Et pourtant, dans l'Amérique de Ronald Reagan qui avait coupé les fonds publics aux services sociaux, notamment ceux destinés aux sans abris, jetant ainsi à la rue, au désespoir et à la folie des centaines de milliers de pauvres, San Francisco avait fait figure de frontière humaine, offrant un visage différent de ville hospitalière et ouverte. Ville profondément marquée par les mouvements des droits civiques, hippie et anti-guerre des années 60 et 70, San Francisco a vu depuis très longtemps se développer et s'ancrer une culture de solidarité et de militantisme social impressionnante. Une histoire, une culture et une tradition que certains pensent à l'agonie, ensevelies sous les effets des booms technologiques qui soufflent sur la ville de manière épisodique.

La bibliothèque elle même est un pur produit de cette culture, conçue comme l'étendard de l'identité égalitariste, sociale et multiethnique de la ville. La construction de ce bâtiment, inaugurée en 1996, n'a pu être entamée qu'au terme d'une très longue campagne citoyenne qui s'est étirée sur plusieurs décennies et qui a culminé en un vote massif des résidents de la ville pour débloquer des fonds publics et en une gigantesque collecte de fonds qui a vu la participation de plus de 17 000 donateurs individuels.

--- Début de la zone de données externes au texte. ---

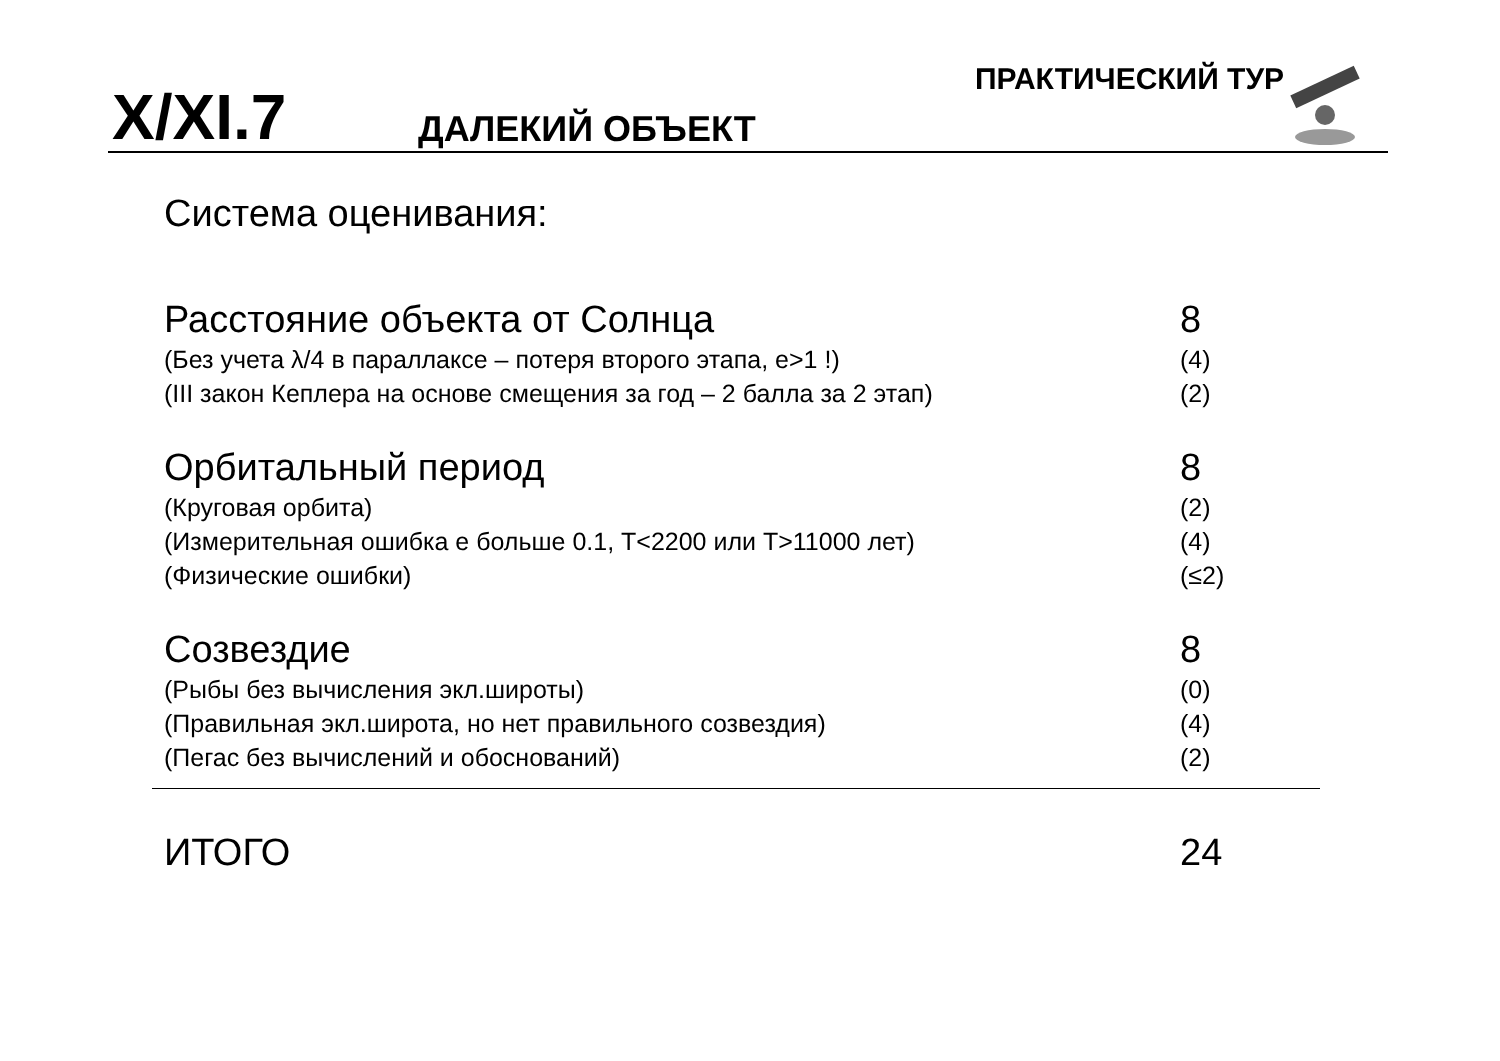X/XI.7 ДАЛЕКИЙ ОБЪЕКТ
ПРАКТИЧЕСКИЙ ТУР
Система оценивания:
Расстояние объекта от Солнца 8
(Без учета λ/4 в параллаксе – потеря второго этапа, e>1 !) (4)
(III закон Кеплера на основе смещения за год – 2 балла за 2 этап) (2)
Орбитальный период 8
(Круговая орбита) (2)
(Измерительная ошибка e больше 0.1, T<2200 или T>11000 лет) (4)
(Физические ошибки) (≤2)
Созвездие 8
(Рыбы без вычисления экл.широты) (0)
(Правильная экл.широта, но нет правильного созвездия) (4)
(Пегас без вычислений и обоснований) (2)
ИТОГО 24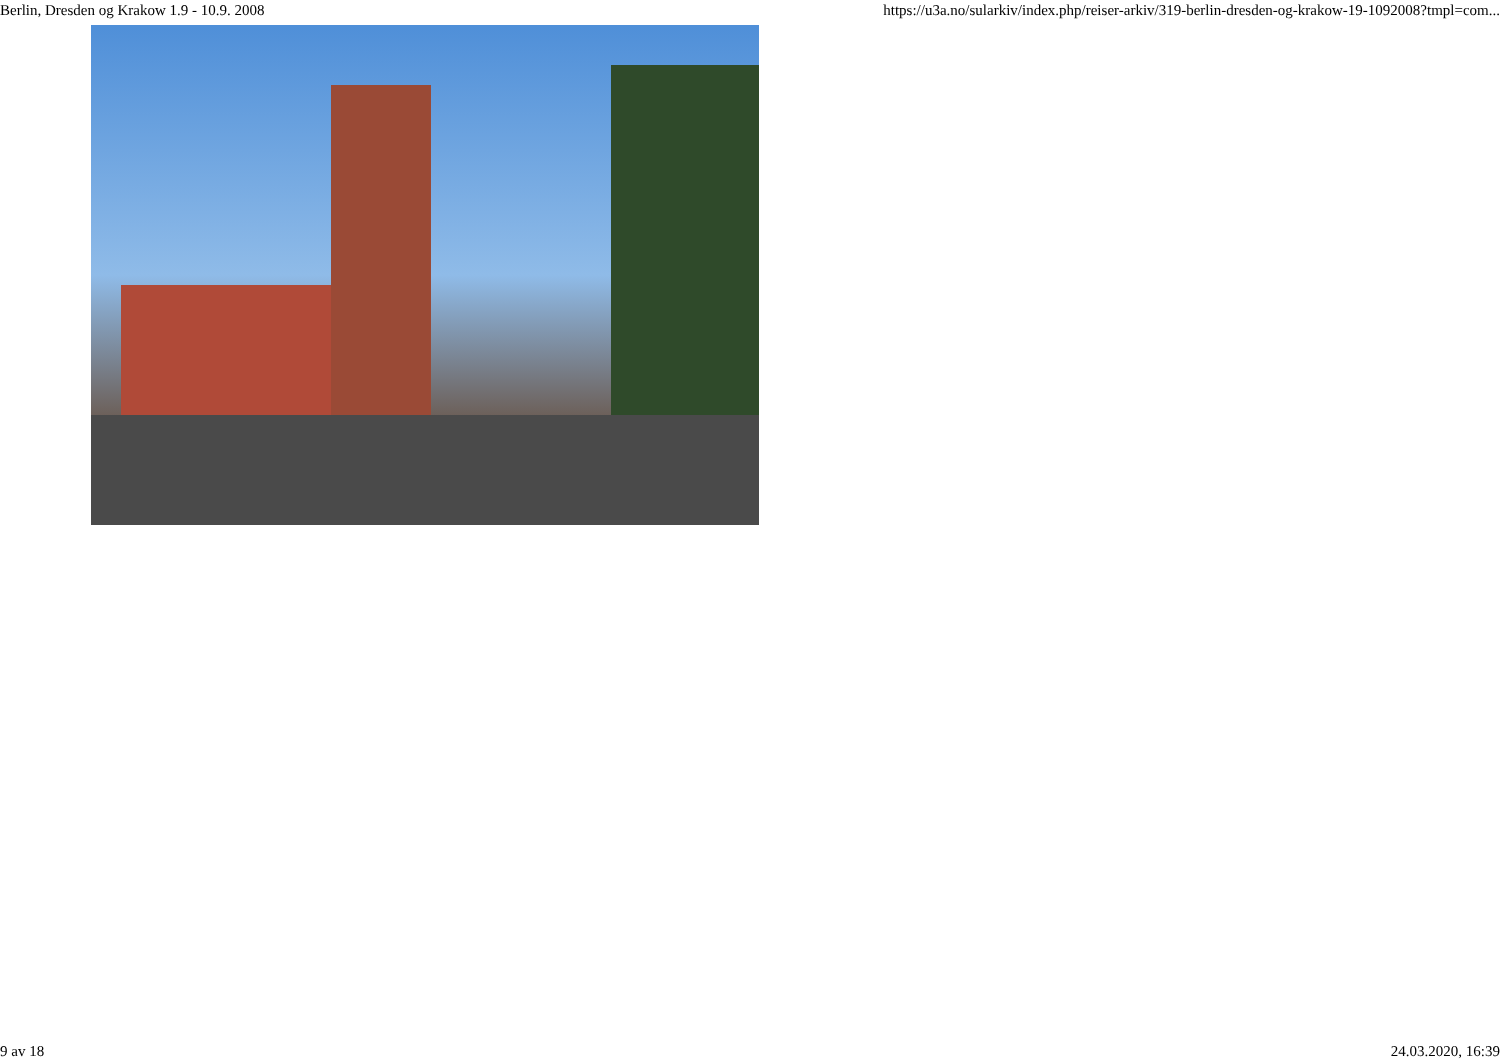Berlin, Dresden og Krakow 1.9 - 10.9. 2008 https://u3a.no/sularkiv/index.php/reiser-arkiv/319-berlin-dresden-og-krakow-19-1092008?tmpl=com...
9 av 18 24.03.2020, 16:39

"A San Francisco, il y a deux comportements extrêmes à l'égard des personnes qui n'ont pas de logement, le premier c'est de faire comme s'ils étaient inexistants, le second c'est de les concevoir exclusivement comme des victimes sans aucune volonté individuelle", résume-t-il. Pour cet homme dont les grands yeux semblent dévorés par une perpétuelle curiosité, il va sans dire que San Francisco fait partie des villes américaines qui ont le plus pris à corps la question des sans abris: il n'est qu'à jeter un coup d'œil sur le programme impressionnant de construction de logements subventionnés pour les revenus les plus bas, ou au budget que la ville consacre annuellement aux sans abris et qui est de l'ordre de 165 millions de dollars.

Et pourtant, pour parler de succès dans la résolution du problème des sans abris aux Etats-Unis, c'est avec un brin d'amertume et beaucoup d'admiration que cet enfant de la côte ouest libertaire, anti-guerre, égalitaire se tourne vers l'Utah comme l'exemple à suivre. L'Utah, l'un des Etats parmi les plus conservateurs aux Etats-Unis est celui qui a eu le courage politique, explique Sam Dodge, de se lancer dans une véritable révolution en offrant des logements à ceux qui n'ont pas les moyens de les payer. Sans contrepartie. Résultat: beaucoup parmi les sans-abris qui ont trouvé ainsi un important élément de stabilité (où dormir, où se laver, se nourrir) ont pu trouver un emploi. Ce que l'Utah a décidé de faire ce n'est pas de lancer de généreux programmes d'aides aux sans abris ou de leur offrir l'hospitalité dans une bibliothèque, aussi somptueuse soit-elle. Ce qu'il offre c'est tout simplement la possibilité de rayer la mention "sans abri" de l'identité des plus démunis d'entre ses citoyens.